Original Article By: Idaho Statesman - Zach Kyle

"In late May, general contractor Keith Jones watched as subcontractors erected the steel skeleton of a new Rite-Aid at the intersection of Victory and Eagle roads just east of Meridian’s city limits.

Work all but dried up for his company, Datum Construction, and other general contractors during the recession. Datum lost money in 2012, in part because four subcontractors went bankrupt, leaving Jones holding the bag for $2.9 million.

“It knocked me on the canvas,” Jones says. “I got up and started throwing punches again in 2013. I slowly built my way back.”

Jones is not alone. Nonresidential construction revenue fell by nearly a third from 2008 to 2010 nationwide. It has recovered since, topping 2008’s record revenue last year.

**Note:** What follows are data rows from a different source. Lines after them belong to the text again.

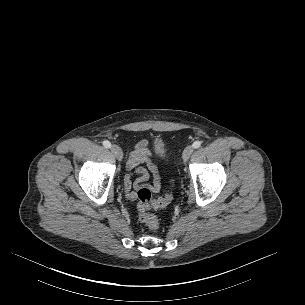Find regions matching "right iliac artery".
<instances>
[{"label": "right iliac artery", "mask_w": 305, "mask_h": 305, "mask_svg": "<svg viewBox=\"0 0 305 305\" xmlns=\"http://www.w3.org/2000/svg\"><path fill=\"white\" fill-rule=\"evenodd\" d=\"M103 146L106 148H110L111 147V143L108 140L103 141Z\"/></svg>", "instance_id": "obj_1"}]
</instances>
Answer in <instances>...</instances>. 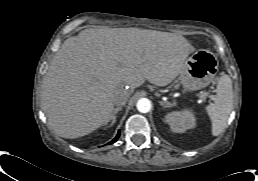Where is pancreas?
Wrapping results in <instances>:
<instances>
[{
  "mask_svg": "<svg viewBox=\"0 0 258 181\" xmlns=\"http://www.w3.org/2000/svg\"><path fill=\"white\" fill-rule=\"evenodd\" d=\"M200 98H201L202 100H205V98H206V94H202V95H200Z\"/></svg>",
  "mask_w": 258,
  "mask_h": 181,
  "instance_id": "cf45deb5",
  "label": "pancreas"
}]
</instances>
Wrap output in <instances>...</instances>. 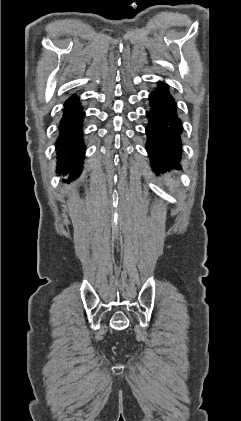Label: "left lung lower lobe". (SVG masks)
I'll use <instances>...</instances> for the list:
<instances>
[{"instance_id": "1", "label": "left lung lower lobe", "mask_w": 241, "mask_h": 421, "mask_svg": "<svg viewBox=\"0 0 241 421\" xmlns=\"http://www.w3.org/2000/svg\"><path fill=\"white\" fill-rule=\"evenodd\" d=\"M150 110L146 112L149 123L146 128V149L151 157L154 172L179 168L181 161V120L177 104L167 84L158 82L150 96Z\"/></svg>"}]
</instances>
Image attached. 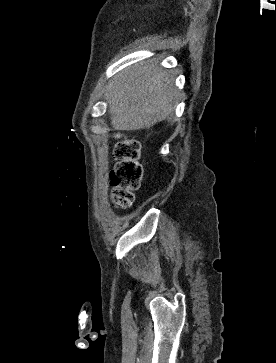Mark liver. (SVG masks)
Here are the masks:
<instances>
[{
	"instance_id": "obj_1",
	"label": "liver",
	"mask_w": 276,
	"mask_h": 363,
	"mask_svg": "<svg viewBox=\"0 0 276 363\" xmlns=\"http://www.w3.org/2000/svg\"><path fill=\"white\" fill-rule=\"evenodd\" d=\"M178 94L173 76L150 61L125 69L108 92L111 124L120 131L149 128L173 115Z\"/></svg>"
}]
</instances>
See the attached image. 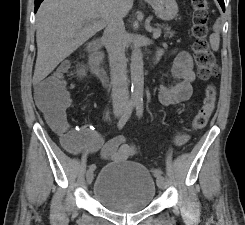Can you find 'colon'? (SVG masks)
<instances>
[{
	"label": "colon",
	"mask_w": 245,
	"mask_h": 225,
	"mask_svg": "<svg viewBox=\"0 0 245 225\" xmlns=\"http://www.w3.org/2000/svg\"><path fill=\"white\" fill-rule=\"evenodd\" d=\"M193 26L192 33L195 37L193 45L194 60L198 74L203 79H211L218 75L219 68L214 54L205 39L207 34L208 4L206 0H192ZM216 100V90L209 84L204 93L203 105L192 120L193 129H202L210 121ZM37 101L51 116H59L68 107V93L66 80L60 74L44 80L38 87ZM63 145L69 147L71 140L69 133L62 135Z\"/></svg>",
	"instance_id": "colon-1"
}]
</instances>
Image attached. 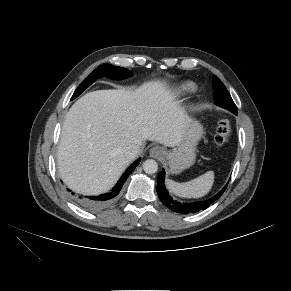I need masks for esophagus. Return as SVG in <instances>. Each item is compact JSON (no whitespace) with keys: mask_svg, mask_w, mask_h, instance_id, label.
Here are the masks:
<instances>
[{"mask_svg":"<svg viewBox=\"0 0 291 291\" xmlns=\"http://www.w3.org/2000/svg\"><path fill=\"white\" fill-rule=\"evenodd\" d=\"M163 154V149L159 146H154L150 149V156L154 158L161 157Z\"/></svg>","mask_w":291,"mask_h":291,"instance_id":"1","label":"esophagus"}]
</instances>
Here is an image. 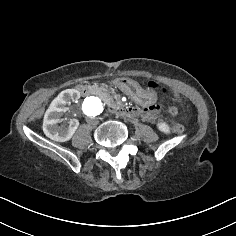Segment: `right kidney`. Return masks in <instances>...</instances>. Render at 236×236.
<instances>
[{
    "mask_svg": "<svg viewBox=\"0 0 236 236\" xmlns=\"http://www.w3.org/2000/svg\"><path fill=\"white\" fill-rule=\"evenodd\" d=\"M79 98V91L67 89L62 92V95H57L45 109L43 131L48 138L58 142L71 139L79 126V121L66 118L65 110L75 104Z\"/></svg>",
    "mask_w": 236,
    "mask_h": 236,
    "instance_id": "right-kidney-1",
    "label": "right kidney"
}]
</instances>
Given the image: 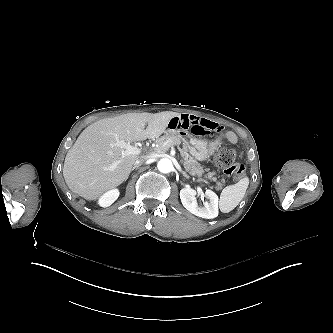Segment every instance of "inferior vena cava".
Instances as JSON below:
<instances>
[{"label":"inferior vena cava","mask_w":333,"mask_h":333,"mask_svg":"<svg viewBox=\"0 0 333 333\" xmlns=\"http://www.w3.org/2000/svg\"><path fill=\"white\" fill-rule=\"evenodd\" d=\"M148 160V158L142 157L139 160H136L134 163V166L139 167L141 166L144 162H146Z\"/></svg>","instance_id":"602c4592"}]
</instances>
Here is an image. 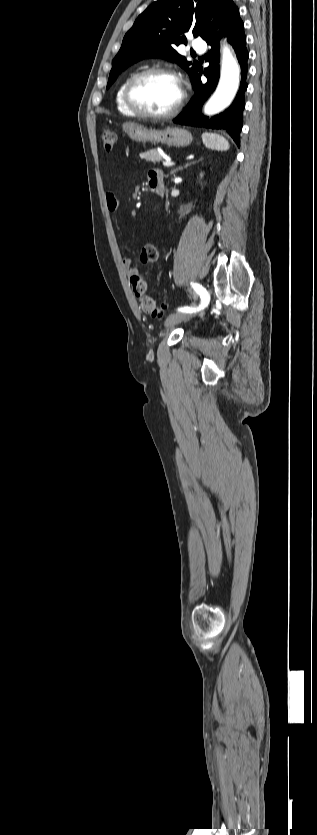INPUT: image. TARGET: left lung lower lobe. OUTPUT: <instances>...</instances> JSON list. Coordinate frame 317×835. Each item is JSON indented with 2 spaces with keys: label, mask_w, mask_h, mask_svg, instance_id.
<instances>
[{
  "label": "left lung lower lobe",
  "mask_w": 317,
  "mask_h": 835,
  "mask_svg": "<svg viewBox=\"0 0 317 835\" xmlns=\"http://www.w3.org/2000/svg\"><path fill=\"white\" fill-rule=\"evenodd\" d=\"M224 14L227 16L225 24L220 27L218 33L206 42L211 46L208 52L206 61L210 64L204 70L199 65L196 73L191 78L192 86L194 88V96L187 105L186 109L173 120L174 123L205 127L212 129H224L233 138L238 146H240V132L242 129L243 119L242 112L245 107L244 92L247 89L245 82L247 76V59L248 51L246 49V36L244 34V24L240 18L239 10L234 4L233 0H229ZM220 34L226 35L228 42L233 45L237 54V59L241 66V84L235 100L231 106L223 113L214 117L201 116V107L209 95L214 91L219 78V37ZM207 77L208 81L205 84L201 82V75Z\"/></svg>",
  "instance_id": "obj_1"
}]
</instances>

In the Treasure Valley, the value of commercial construction reached $363 million in 2015, double 2013’s level, according to ConstructConnect, an industry research company.

There is no letup in 2016. Construction nationwide set monthly revenue records in January, February and March, according to U.S. Census estimates.


 - Keith Jones, Datum Construction owner

Jones’ Meridian company has managed construction of dozens of pharmacies in the Treasure Valley. With a construction cost of $3 million and about 15,000 square feet of commercial space, the new Rite Aid hits Datum’s sweet spot. The company also builds medical buildings and restaurants, including a Freddy’s Frozen Custard & Steakburgers being built in Eagle.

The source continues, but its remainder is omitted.